**Work request:**
Wherever a line in the data holds the word "Kurt", pull that line out.
Listed records Start Marker
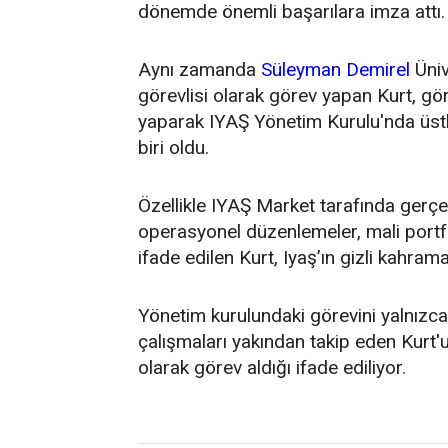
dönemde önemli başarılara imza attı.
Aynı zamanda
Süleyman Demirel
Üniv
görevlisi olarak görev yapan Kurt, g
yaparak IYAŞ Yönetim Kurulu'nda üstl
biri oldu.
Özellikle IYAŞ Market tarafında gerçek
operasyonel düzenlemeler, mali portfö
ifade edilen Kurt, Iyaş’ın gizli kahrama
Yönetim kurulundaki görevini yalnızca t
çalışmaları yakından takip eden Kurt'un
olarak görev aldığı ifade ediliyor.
Listed records End Marker
Listed records Start Marker
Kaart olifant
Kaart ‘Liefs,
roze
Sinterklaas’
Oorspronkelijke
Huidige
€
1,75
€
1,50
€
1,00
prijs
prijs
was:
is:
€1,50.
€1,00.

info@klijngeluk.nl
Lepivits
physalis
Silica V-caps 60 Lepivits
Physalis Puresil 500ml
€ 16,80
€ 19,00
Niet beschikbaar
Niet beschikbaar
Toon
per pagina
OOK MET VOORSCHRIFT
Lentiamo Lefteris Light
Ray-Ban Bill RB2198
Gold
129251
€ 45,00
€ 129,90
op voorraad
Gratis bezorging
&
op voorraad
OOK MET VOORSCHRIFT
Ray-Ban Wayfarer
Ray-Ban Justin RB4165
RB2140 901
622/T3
Listed records End Marker
**Response below:**
görevlisi olarak görev yapan Kurt, g
ifade edilen Kurt, Iyaş’ın gizli kahrama
çalışmaları yakından takip eden Kurt'un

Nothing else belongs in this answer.